If you’ve got a college kid, I’m all for mac and cheese, microwave popcorn, spaghetti-o’s, chips, and beef jerky, but I’m sure you could hunt down some ramen, too.  Now, if you’re low on time for the holiday weekend with no time to spare, there’s nothing unacceptable about chocolate!  Who doesn’t love chocolate?  I’m a big fan of those Reese’s peanut butter eggs and those candy-coated Hershey chocolate eggs that are almost impossible to find these days.  Not afraid to break out the sour gummy bunnies, either.  And if you know the person, you know whether they’re a peep show kind of guy.  Personally, you can keep your peeps to yourself, but did you see they now come on their own pole?  Well, technically, it’s a lollipop stick, but it sounds more fun to call it their stripper pole.

However, you may be thinking to yourself that nobody in your house, or around you, needs any candy.  For shame!  Okay, so we don’t need the added pounds, and if that’s the case, skip the chocolate (I can’t believe I just said that!!!).  Last time I checked, the hippity hop hare was down with other treats, too.  Need a little help?  I’m on it!

First off, nothing says l love my husband like a 6 pack a beer (unless it’s a 24 pack of beer).  Who doesn’t like a basket of beer and pretzels (well, besides me)?  Beer not appropriate for Easter in your mind?  That’s fine.  There’s always books and magazines with bubble bath and candles for the ladies.  I’m a big fan of flip-flops, sun tan lotion, and bug spray.  Love me some summer!  And always like when Easter gifts are useful – you know, not the giant carrot decoration that says “Happy Easter!” that sits in your storage area for a year and then you forget to get it out before Easter only to hear your husband say on a monthly basis that you have too much crap.  Just sayin’.  And if you really wanna get useful, go with the basket of man panties and socks for the hubs or a beach towel and mini umbrellas for your best friend.  Nothing wrong with baskets of fishing lures, golf balls, or pansies (the flowers, not the unmanly types), either.

The Easter Hare is all about celebrating our blessings and the people around us are those blessings.  They put up with us.  They love us.  They bail us out when we get drunk and disorderly.  They order pizza to celebrate our 20 pound weight loss (lol).  They even listen to us vent about all the stupid people who don’t do what we wanted them to do when everyone else knows we are exactly right about everything!
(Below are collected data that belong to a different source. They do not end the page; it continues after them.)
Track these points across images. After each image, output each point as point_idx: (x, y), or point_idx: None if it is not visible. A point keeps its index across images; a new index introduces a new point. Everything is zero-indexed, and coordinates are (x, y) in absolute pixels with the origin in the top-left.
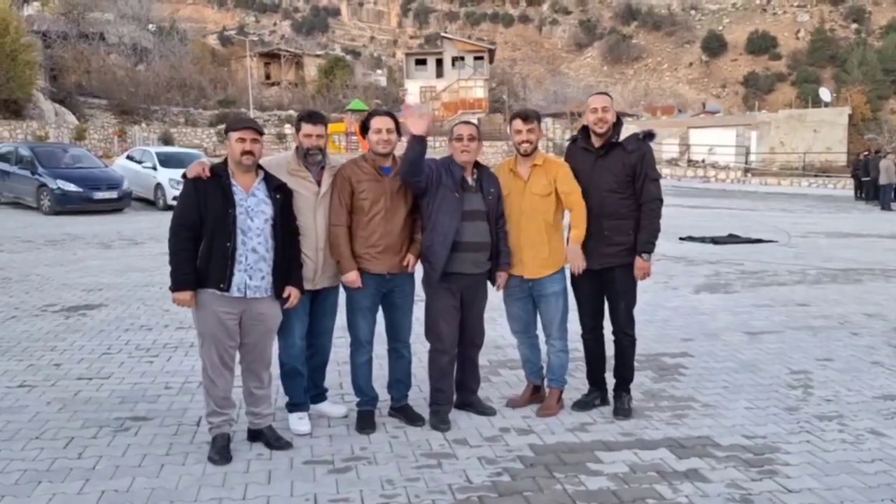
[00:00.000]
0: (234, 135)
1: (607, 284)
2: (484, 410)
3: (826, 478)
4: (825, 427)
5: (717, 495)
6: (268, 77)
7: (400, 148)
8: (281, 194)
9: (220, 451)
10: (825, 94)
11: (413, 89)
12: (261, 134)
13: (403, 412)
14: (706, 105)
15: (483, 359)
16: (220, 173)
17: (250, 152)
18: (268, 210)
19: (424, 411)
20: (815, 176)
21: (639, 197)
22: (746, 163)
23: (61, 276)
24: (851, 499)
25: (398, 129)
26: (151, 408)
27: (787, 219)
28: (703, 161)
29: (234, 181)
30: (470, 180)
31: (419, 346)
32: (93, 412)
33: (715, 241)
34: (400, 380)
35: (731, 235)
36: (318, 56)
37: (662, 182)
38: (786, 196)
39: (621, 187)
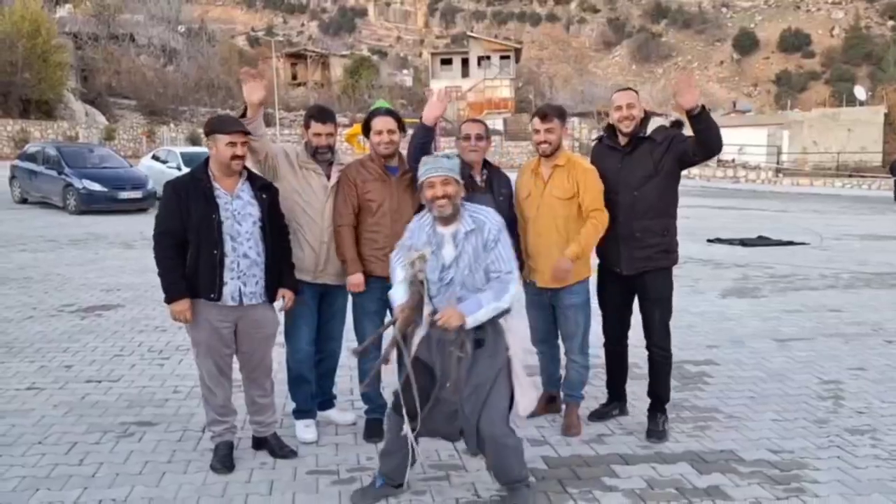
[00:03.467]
0: (224, 138)
1: (639, 292)
2: None
3: (858, 497)
4: (857, 442)
5: None
6: (294, 77)
7: (404, 145)
8: (267, 193)
9: (222, 460)
10: (860, 92)
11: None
12: (248, 134)
13: None
14: (737, 104)
15: None
16: (199, 177)
17: (241, 157)
18: (255, 212)
19: None
20: (850, 176)
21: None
22: (778, 163)
23: (81, 276)
24: None
25: (402, 127)
26: (158, 412)
27: (819, 220)
28: (732, 161)
29: (216, 184)
30: (478, 179)
31: None
32: (98, 416)
33: (744, 242)
34: None
35: (760, 237)
36: (344, 56)
37: (691, 183)
38: (818, 197)
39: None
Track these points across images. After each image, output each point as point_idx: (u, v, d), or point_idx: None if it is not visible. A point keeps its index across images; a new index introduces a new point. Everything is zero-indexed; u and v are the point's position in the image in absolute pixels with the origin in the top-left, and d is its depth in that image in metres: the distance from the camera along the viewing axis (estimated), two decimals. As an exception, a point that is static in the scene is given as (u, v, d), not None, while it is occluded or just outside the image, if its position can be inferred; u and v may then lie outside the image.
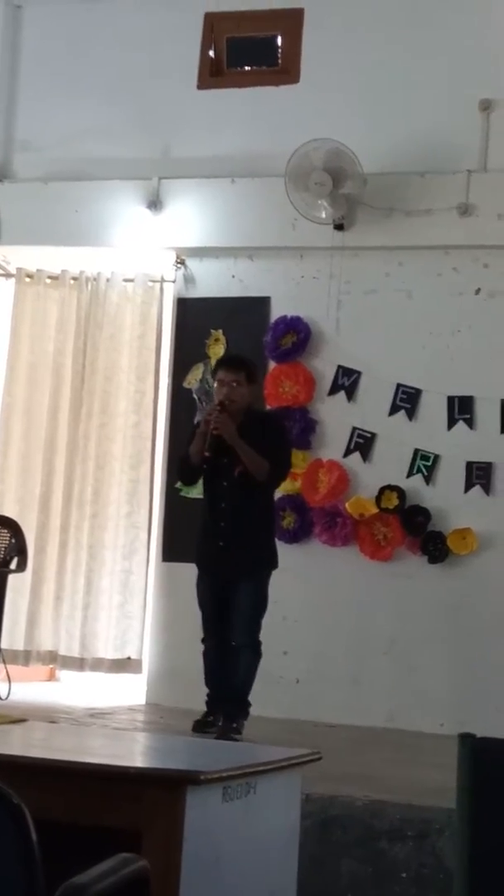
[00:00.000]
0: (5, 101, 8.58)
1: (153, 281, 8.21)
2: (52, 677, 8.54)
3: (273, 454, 6.21)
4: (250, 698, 6.23)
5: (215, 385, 6.36)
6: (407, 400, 7.52)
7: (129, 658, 7.93)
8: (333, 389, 7.68)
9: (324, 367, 7.71)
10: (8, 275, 8.56)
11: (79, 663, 8.00)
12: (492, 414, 7.36)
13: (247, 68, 8.30)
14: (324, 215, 7.57)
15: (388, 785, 5.01)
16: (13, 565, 7.00)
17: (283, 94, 8.00)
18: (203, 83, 8.22)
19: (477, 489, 7.35)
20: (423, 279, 7.61)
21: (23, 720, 3.73)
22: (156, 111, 8.23)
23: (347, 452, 7.60)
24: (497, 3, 7.67)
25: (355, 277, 7.71)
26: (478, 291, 7.52)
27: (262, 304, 7.88)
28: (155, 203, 8.03)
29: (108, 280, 8.28)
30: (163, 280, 8.18)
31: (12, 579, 7.06)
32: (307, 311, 7.74)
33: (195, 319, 8.00)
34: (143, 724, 6.82)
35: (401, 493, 7.44)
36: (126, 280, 8.26)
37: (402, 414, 7.53)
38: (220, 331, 7.93)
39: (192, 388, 7.95)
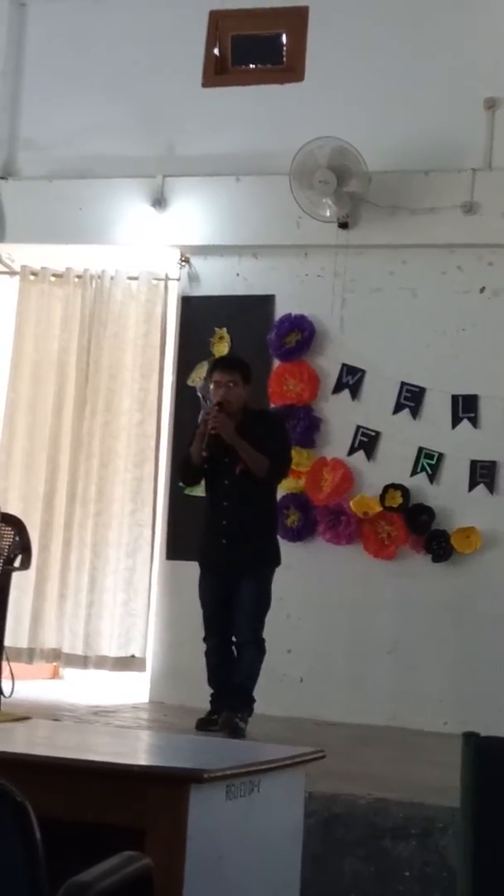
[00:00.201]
0: (9, 98, 8.58)
1: (157, 279, 8.21)
2: (55, 675, 8.55)
3: (273, 451, 6.25)
4: (255, 695, 6.23)
5: (211, 386, 6.38)
6: (411, 398, 7.52)
7: (132, 656, 7.93)
8: (338, 388, 7.68)
9: (328, 365, 7.71)
10: (12, 272, 8.56)
11: (82, 661, 8.00)
12: (496, 413, 7.36)
13: (251, 66, 8.29)
14: (328, 213, 7.57)
15: (392, 783, 5.00)
16: (17, 563, 6.99)
17: (288, 92, 8.00)
18: (208, 81, 8.21)
19: (481, 488, 7.35)
20: (428, 277, 7.60)
21: (26, 718, 3.74)
22: (160, 109, 8.23)
23: (351, 451, 7.60)
24: (502, 2, 7.65)
25: (360, 276, 7.71)
26: (482, 290, 7.52)
27: (266, 302, 7.87)
28: (159, 201, 8.03)
29: (112, 278, 8.28)
30: (167, 278, 8.18)
31: (16, 577, 7.05)
32: (311, 310, 7.74)
33: (199, 317, 8.00)
34: (146, 722, 6.82)
35: (405, 491, 7.44)
36: (130, 278, 8.26)
37: (406, 412, 7.53)
38: (225, 329, 7.93)
39: (196, 386, 7.94)
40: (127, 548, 8.00)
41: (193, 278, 8.08)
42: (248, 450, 6.14)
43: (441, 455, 7.45)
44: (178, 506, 7.80)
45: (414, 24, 7.79)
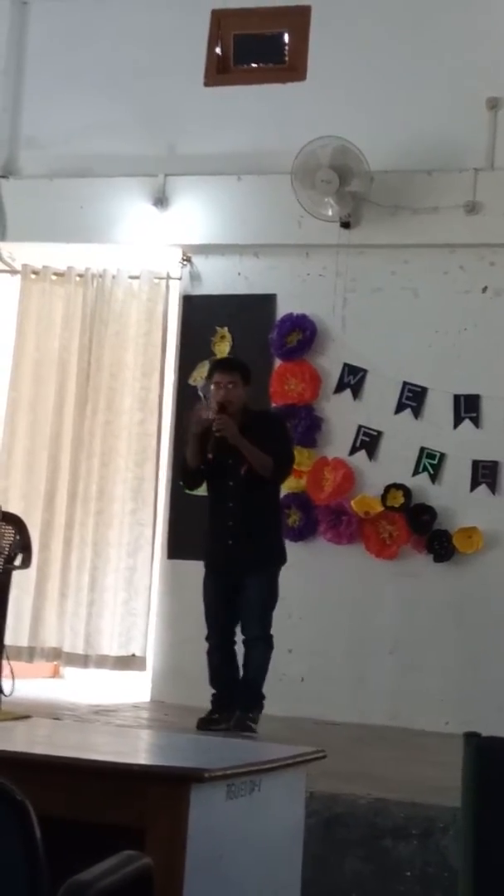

The Easter Hare knows that we may be grown up, but we’re not too old for surprises, or treats, or getting that fuzzy feeling that somebody loves us.  Listen, he’s not even above a mini bar bottle egg hunt if you need to.  Plus, I’ll let you in on a little secret.  Getting to be the Easter Hare gives you that same winter-afternoon-tummy-full-ready-for-a-well-deserved-nap kind of feeling, too.  You can’t help be a little happy at other people’s happiness, but if you decide to dress up as the Easter Hare, well, we’ll see you on YouTube I guess.  Until then, Happy Easter!